(Collected data entries)
--- BEGIN ---

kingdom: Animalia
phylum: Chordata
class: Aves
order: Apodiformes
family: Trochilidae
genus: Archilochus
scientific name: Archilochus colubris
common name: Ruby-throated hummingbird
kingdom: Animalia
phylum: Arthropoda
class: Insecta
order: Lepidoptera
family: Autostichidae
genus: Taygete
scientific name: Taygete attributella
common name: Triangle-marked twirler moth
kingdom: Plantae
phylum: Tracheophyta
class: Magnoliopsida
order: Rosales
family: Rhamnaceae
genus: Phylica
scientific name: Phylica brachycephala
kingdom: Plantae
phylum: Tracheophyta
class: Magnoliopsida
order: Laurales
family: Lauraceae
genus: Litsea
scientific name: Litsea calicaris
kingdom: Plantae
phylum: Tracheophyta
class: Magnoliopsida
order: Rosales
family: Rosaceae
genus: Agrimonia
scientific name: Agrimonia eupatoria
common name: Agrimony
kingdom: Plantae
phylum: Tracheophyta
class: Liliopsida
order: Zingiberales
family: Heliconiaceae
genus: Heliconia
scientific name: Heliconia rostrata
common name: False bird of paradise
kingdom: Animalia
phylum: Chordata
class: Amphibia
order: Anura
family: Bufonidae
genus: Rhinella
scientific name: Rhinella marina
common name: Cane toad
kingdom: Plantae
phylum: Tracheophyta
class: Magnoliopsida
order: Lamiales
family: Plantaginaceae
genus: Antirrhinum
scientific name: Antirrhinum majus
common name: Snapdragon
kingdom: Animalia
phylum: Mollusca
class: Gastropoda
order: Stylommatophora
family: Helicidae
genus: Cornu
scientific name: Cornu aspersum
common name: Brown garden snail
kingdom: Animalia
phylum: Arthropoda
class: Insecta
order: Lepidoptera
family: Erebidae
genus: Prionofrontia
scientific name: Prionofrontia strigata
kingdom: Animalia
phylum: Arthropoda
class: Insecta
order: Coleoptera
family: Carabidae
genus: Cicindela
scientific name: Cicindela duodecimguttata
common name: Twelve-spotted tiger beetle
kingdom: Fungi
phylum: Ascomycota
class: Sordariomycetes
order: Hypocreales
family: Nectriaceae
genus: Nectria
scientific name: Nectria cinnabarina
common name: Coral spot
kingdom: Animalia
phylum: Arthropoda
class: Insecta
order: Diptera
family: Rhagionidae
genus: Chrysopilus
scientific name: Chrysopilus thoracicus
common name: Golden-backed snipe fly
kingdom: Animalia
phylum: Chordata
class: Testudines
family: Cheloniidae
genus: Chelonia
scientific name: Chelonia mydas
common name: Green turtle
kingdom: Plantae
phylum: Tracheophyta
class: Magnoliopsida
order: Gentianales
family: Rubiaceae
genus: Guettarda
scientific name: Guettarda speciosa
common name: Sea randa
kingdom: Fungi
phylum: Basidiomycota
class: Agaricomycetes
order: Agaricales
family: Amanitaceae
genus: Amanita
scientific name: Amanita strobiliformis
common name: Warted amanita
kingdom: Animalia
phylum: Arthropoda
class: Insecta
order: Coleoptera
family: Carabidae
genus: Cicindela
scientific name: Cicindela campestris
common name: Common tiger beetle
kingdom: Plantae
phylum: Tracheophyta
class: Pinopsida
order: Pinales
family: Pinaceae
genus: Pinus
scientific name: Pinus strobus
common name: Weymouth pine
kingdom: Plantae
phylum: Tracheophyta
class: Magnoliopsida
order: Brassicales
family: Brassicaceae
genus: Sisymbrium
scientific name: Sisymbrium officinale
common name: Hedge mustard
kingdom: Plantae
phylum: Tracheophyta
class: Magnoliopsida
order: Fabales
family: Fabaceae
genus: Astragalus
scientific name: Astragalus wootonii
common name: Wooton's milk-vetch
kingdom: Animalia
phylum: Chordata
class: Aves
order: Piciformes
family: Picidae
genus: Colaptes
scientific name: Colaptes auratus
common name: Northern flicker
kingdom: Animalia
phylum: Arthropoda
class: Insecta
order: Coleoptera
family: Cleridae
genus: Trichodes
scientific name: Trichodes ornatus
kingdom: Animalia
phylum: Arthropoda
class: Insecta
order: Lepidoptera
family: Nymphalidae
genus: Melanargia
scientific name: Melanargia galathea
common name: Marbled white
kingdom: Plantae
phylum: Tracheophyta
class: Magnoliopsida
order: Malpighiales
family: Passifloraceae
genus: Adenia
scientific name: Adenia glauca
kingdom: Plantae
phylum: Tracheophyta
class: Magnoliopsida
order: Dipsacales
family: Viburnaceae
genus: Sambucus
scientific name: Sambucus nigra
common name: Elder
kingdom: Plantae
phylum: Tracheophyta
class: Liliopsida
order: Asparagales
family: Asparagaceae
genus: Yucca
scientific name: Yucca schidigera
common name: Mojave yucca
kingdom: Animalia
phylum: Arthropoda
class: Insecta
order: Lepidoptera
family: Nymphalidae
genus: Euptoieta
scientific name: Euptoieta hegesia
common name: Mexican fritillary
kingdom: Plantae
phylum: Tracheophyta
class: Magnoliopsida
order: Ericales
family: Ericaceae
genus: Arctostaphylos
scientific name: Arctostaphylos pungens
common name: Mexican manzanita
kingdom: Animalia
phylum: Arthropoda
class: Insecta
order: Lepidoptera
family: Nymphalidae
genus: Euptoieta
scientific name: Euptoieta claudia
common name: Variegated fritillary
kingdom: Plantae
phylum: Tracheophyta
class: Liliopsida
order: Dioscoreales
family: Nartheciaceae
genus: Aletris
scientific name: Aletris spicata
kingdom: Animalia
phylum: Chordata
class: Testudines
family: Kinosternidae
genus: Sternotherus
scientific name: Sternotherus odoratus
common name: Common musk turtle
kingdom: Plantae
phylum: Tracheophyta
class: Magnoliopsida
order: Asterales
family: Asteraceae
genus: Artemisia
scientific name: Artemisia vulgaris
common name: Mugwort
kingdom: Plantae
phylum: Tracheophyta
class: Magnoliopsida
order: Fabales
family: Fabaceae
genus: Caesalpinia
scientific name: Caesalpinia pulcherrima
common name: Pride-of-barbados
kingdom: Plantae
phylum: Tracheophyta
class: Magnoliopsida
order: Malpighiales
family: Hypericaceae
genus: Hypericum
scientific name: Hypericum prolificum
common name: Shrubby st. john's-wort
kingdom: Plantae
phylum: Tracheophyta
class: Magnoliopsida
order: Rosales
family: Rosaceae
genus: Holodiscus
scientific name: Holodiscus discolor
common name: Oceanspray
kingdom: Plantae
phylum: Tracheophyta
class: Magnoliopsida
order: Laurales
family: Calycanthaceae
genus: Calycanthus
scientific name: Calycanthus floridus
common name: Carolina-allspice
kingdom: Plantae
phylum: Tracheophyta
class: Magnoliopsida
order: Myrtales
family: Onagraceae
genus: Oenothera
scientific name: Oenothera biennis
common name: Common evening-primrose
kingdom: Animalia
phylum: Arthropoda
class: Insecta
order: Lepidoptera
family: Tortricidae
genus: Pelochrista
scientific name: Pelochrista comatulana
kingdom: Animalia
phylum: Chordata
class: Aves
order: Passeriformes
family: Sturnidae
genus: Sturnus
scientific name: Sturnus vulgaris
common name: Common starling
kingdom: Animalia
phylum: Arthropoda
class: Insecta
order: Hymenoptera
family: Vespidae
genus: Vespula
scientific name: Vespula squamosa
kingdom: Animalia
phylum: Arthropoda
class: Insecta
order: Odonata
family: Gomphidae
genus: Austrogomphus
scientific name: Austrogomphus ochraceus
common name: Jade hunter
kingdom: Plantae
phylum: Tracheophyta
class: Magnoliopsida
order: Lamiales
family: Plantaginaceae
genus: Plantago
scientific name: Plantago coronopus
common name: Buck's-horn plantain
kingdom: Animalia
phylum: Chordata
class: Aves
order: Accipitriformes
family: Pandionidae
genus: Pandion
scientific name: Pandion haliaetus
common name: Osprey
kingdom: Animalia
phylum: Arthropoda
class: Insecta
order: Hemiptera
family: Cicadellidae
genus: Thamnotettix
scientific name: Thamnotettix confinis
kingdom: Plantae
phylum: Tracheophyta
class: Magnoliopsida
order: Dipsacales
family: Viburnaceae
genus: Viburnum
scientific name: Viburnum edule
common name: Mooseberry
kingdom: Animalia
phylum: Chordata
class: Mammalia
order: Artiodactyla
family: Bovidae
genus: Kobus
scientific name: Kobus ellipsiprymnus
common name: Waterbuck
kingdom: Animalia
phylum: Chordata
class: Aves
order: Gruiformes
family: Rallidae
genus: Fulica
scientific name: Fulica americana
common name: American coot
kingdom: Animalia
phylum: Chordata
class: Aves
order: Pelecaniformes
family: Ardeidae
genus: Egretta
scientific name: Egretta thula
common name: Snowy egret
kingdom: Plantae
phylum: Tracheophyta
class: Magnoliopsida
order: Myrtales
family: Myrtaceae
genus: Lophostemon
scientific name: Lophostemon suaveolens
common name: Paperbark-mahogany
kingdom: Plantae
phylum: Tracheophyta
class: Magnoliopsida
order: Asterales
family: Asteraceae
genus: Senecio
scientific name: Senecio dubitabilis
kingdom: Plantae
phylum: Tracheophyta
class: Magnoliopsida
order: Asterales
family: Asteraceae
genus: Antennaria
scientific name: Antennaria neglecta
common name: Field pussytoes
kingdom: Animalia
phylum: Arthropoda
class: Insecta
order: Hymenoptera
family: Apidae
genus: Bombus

--- END ---

▸ **Exercise directions**: Please rewrite the items from the line with "class: Gastropoda" up to and including the line with "scientific name: Prionofrontia strigata", putting "species" wherever "scientific name" appears and changing nothing else.

▸ **Response**:
class: Gastropoda
order: Stylommatophora
family: Helicidae
genus: Cornu
species: Cornu aspersum
common name: Brown garden snail
kingdom: Animalia
phylum: Arthropoda
class: Insecta
order: Lepidoptera
family: Erebidae
genus: Prionofrontia
species: Prionofrontia strigata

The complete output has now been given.